Die Stärken der deutschen Wirtschaft bleiben Innovationskraft, die Logistikinfrastruktur und gut ausgebildete Arbeitskräfte, heißt es in einer Analyse zur deutschen Wettbewerbsfähigkeit von KfW Research. Die Schwächen sind hingegen die demografische Alterung, niedrige öffentliche Investitionen und hohe Unternehmenssteuern. „Insgesamt besteht ein hoher Handlungsdruck, um die Wettbewerbsfähigkeit unseres Standorts zu sichern“, mahnte auch KfW-Chefvolkswirtin Dr. Fritzi Köhler-Geib. Wirtschaftsminister Habeck hält ein „wuchtiges Entlastungsprogramm“ und eine Reform der Schuldenbremse für die Lösung.

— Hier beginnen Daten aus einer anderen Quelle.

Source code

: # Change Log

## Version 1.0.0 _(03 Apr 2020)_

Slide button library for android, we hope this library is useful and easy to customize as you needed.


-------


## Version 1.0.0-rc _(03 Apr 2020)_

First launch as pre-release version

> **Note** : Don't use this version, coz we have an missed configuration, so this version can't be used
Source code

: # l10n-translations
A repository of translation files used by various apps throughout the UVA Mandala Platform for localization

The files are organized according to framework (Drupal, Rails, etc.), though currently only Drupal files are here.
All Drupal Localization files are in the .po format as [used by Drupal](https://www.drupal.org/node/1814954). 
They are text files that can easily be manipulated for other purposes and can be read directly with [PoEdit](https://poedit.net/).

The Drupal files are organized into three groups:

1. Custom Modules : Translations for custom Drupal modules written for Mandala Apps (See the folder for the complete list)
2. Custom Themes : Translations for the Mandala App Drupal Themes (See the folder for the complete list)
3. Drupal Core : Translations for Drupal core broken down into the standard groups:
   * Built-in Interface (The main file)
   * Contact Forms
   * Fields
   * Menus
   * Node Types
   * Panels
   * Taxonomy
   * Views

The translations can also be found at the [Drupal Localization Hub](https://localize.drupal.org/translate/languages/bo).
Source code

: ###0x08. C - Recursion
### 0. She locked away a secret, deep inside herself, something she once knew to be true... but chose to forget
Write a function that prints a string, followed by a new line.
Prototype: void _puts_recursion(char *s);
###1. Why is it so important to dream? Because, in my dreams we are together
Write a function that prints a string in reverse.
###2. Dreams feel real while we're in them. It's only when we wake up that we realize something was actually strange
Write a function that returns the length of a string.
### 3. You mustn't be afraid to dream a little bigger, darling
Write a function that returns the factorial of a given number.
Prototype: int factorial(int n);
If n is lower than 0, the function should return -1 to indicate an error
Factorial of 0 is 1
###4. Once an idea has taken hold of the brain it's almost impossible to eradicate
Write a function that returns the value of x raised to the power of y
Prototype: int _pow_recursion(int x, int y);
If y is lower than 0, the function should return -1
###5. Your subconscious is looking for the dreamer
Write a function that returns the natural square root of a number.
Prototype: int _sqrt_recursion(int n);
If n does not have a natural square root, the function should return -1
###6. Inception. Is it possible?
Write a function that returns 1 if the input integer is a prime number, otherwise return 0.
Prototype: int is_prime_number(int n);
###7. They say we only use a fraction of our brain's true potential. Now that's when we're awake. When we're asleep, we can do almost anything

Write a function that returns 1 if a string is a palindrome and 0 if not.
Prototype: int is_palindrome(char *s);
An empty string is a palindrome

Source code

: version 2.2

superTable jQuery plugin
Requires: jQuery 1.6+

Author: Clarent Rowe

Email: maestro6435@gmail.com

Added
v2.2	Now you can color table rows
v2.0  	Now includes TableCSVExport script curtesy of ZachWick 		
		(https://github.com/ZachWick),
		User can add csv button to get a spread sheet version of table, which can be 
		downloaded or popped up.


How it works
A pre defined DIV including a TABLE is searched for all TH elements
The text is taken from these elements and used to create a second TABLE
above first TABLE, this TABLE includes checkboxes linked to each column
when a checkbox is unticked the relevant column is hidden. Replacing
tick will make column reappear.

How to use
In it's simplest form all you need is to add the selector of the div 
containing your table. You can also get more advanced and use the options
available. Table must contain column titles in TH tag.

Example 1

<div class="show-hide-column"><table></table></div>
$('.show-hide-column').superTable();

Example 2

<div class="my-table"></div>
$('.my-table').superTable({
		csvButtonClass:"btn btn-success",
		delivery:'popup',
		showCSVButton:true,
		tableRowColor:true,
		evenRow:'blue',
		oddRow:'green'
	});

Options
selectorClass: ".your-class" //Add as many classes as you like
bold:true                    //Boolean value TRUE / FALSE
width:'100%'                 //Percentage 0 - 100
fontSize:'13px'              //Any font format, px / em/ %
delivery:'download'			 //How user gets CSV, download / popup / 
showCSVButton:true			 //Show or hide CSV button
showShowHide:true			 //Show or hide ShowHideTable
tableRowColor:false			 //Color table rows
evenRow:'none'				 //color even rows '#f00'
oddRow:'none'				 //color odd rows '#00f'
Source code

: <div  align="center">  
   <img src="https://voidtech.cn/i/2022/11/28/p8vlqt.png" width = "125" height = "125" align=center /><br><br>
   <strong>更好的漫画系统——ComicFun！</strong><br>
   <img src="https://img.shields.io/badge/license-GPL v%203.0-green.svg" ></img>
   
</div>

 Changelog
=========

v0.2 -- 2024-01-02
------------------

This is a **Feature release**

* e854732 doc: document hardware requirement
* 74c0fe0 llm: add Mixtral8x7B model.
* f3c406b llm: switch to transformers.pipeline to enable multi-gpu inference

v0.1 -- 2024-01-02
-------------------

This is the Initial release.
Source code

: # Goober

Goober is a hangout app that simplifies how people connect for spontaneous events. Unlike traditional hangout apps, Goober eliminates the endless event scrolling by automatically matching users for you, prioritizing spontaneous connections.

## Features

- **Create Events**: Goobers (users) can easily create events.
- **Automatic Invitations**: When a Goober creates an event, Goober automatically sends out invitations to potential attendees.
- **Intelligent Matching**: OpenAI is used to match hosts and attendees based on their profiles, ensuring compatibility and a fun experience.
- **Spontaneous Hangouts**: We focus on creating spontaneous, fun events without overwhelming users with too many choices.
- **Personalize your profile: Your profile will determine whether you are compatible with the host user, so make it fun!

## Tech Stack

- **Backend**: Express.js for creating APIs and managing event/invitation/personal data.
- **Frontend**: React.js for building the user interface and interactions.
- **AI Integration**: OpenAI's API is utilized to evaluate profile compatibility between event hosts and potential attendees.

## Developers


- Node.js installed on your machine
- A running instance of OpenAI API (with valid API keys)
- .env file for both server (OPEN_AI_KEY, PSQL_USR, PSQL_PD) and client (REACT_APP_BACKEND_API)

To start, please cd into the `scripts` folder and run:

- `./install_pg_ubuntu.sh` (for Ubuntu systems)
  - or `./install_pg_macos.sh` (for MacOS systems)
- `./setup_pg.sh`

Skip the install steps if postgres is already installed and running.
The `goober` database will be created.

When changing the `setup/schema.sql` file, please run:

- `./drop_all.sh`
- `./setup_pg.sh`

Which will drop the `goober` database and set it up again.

Mehr Flexibilität würde es erlauben, mehr zu tun für die Bauwirtschaft und für mehr Investitionen der Firmen, so der Minister. Eine politische Mehrheit für seine Vorschläge gibt es derzeit nicht, das räumt Habeck selbst ein. Widerstand kommt insbesondere aus der FDP. Ein Vorschlag von Wirtschaftsforschern könnte beides unter einen Hut bringen: Michael Hüther vom arbeitgebernahen Institut der Deutschen Wirtschaft und Sebastian Dullien vom gewerkschaftsnahen Instituts für Makroökonomie und Konjunkturforschung (IMK) schlugen unlängst ein 600-Milliarden-Sondervermögen für Investitionen vor.